O Policiamento Comunitário ou de Proximidade é um tipo de policiamento que utiliza estratégias de aproximação, ação de presença, permanência, envolvimento e comprometimento com o local de trabalho e com as comunidades na preservação da ordem pública, da vida e do patrimônio das pessoas. A Confiança Mútua é o elo entre cidadão e policial, entre a comunidade e a força policial, entre a população e o Estado.
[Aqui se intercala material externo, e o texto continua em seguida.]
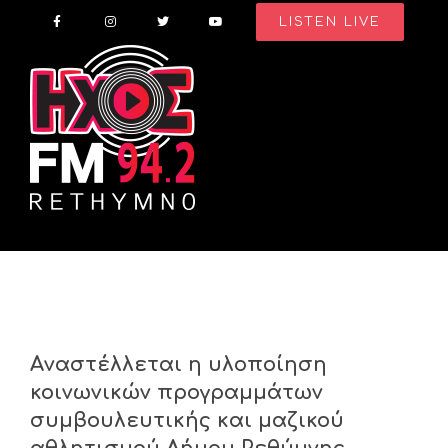
Skip
LISTEN LIVE
to
content
Aναστέλλεται η υλοποίηση
κοινωνικών προγραμμάτων
συμβουλευτικής και μαζικού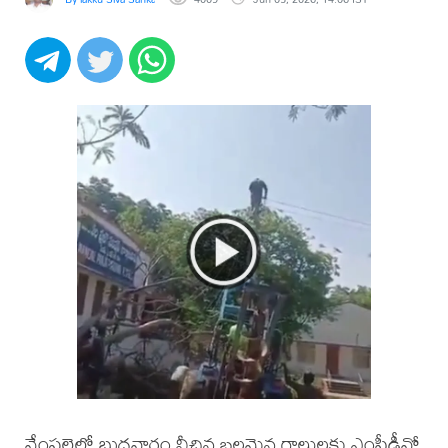
వేంపల్లెలో బుధవారం వీచిన బలమైన గాలులకు ఎంపీడీవో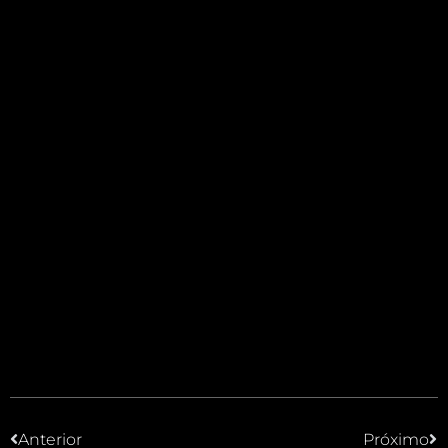
Anterior
Próximo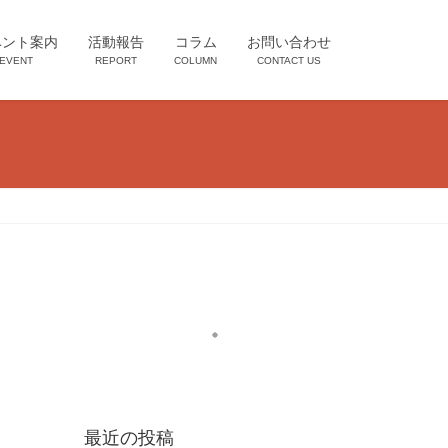
ベント案内
活動報告
コラム
お問い合わせ
EVENT
REPORT
COLUMN
CONTACT US
最近の投稿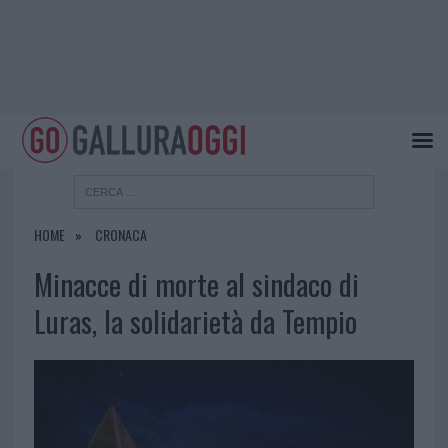
HOME
CRONACA
Minacce di morte al sindaco di
Luras, la solidarietà da Tempio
O Comprometimento é a energia.

Esta estratégia de policiamento visa garantir o direito da população à segurança pública, mas, tendo em vista que confiança é essencial, o sucesso depende de policiais preparados, do apoio da sociedade organizada, das comunidades, de leis respeitadas e da interação entre poderes, instituições e órgãos envolvidos num Sistema de Justiça Criminal que exige finalidade pública, observância da supremacia do interesse público, valor à vida das pessoas, comprometimento, objetivo, coatividade, instrumentos de justiça ágeis, execução penal responsável e forças policiais bem formadas, respeitadas, valorizadas, especializadas, atuando no ciclo completo e capacitadas em efetivos para exercer função essencial à justiça na preservação da ordem pública e da incolumidade das pessoas e do patrimônio.
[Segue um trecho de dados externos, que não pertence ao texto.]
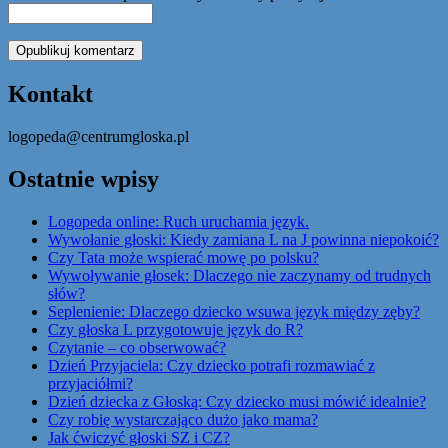
Kontakt
logopeda@centrumgloska.pl
Ostatnie wpisy
Logopeda online: Ruch uruchamia język.
Wywołanie głoski: Kiedy zamiana L na J powinna niepokoić?
Czy Tata może wspierać mowę po polsku?
Wywoływanie głosek: Dlaczego nie zaczynamy od trudnych
słów?
Seplenienie: Dlaczego dziecko wsuwa język między zęby?
Czy głoska L przygotowuje język do R?
Czytanie – co obserwować?
Dzień Przyjaciela: Czy dziecko potrafi rozmawiać z
przyjaciółmi?
Dzień dziecka z Głoską: Czy dziecko musi mówić idealnie?
Czy robię wystarczająco dużo jako mama?
Jak ćwiczyć głoski SZ i CZ?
segunda-feira, 28 de outubro de 2013

O JAPÃO É AQUI


O SUL, 28/10/2013


WANDERLEY SOARES

Sistema nipônico começa a amarelar a política da segurança pública do RS

O município de Lajeado, no Vale do Taquari, implantará seis núcleos do PEPC (Programa Estadual de Polícia Comunitária), que é programado para ser conhecido por 46 mil pessoas. O investimento total chega a R$ 450 mil, o que corresponde a um apartamento de classe média quase alta. Para aperfeiçoar o programa, está sendo realizado um curso de 40 horas de PPC (Promotor de Polícia Comunitária). Lembro que as 40 horas do PPC correspondem a uma semana de trabalho de um professor que leciona em dois turnos. Em Lajeado, participam do PPC 24 policiais e cinco membros da comunidade, que sairão do curso prontinhos para ir à luta. Sigam-me.


Chuzaisho (1)

Segundo o Piratini, o PEPC traz um conceito inédito no Brasil, "aproximando os policiais com a população". Alinhava o policiamento comunitário - denominado Chuzaisho, no Japão - e o de policial de quarteirão. Traz para o perímetro urbano o conceito japonês que coloca o policial a morar em pequenas comunidades da zona rural. Os PMs alugam as moradas nos bairros de atuação (custeadas pelos municípios com bolsa de R$ 600 por mês) e a viatura poderá ficar na própria casa, em algum lugar da comunidade ou no batalhão. A partir do levantamento das necessidades da região, o policial adapta seu horário de trabalho


Chuzaisho (2)

Adotado o sistema nipônico, segundo consigo entender, como um humilde marquês e mero observador da segurança pública, o PM que morar em sua área de trabalho e com uma viatura na frente ou próxima de sua casa, estará de plantão 24h/dia. Ele a sua família. Tal policial será prestigiado pela comunidade e alvo iluminado para bandidos. Chego a crer que o PEPC deverá importar não só o Chuzaisho, como também a cultura japonesa, sem esquecer de tornar os cruzados dos PMs equivalentes aos ienes dos samurais



COMENTÁRIO DO BENGOCHEA - Sou defensor da estratégia do policiamento comunitário, de proximidade e interativo, trabalhado como filosofia de policiamento que aproxima o policial do cidadão, aumenta as relações comunitárias e propicia uma interação preventiva dos delitos, mediação de conflito  e agilidade no atendimento das ocorrências. A base desta filosofia é a confiança mútua e a chave é o comprometimento. Se a base não for sólida e a chave não for a adequada, a filosofia não resiste ao tempo, especialmente se tiver conteúdo político partidário.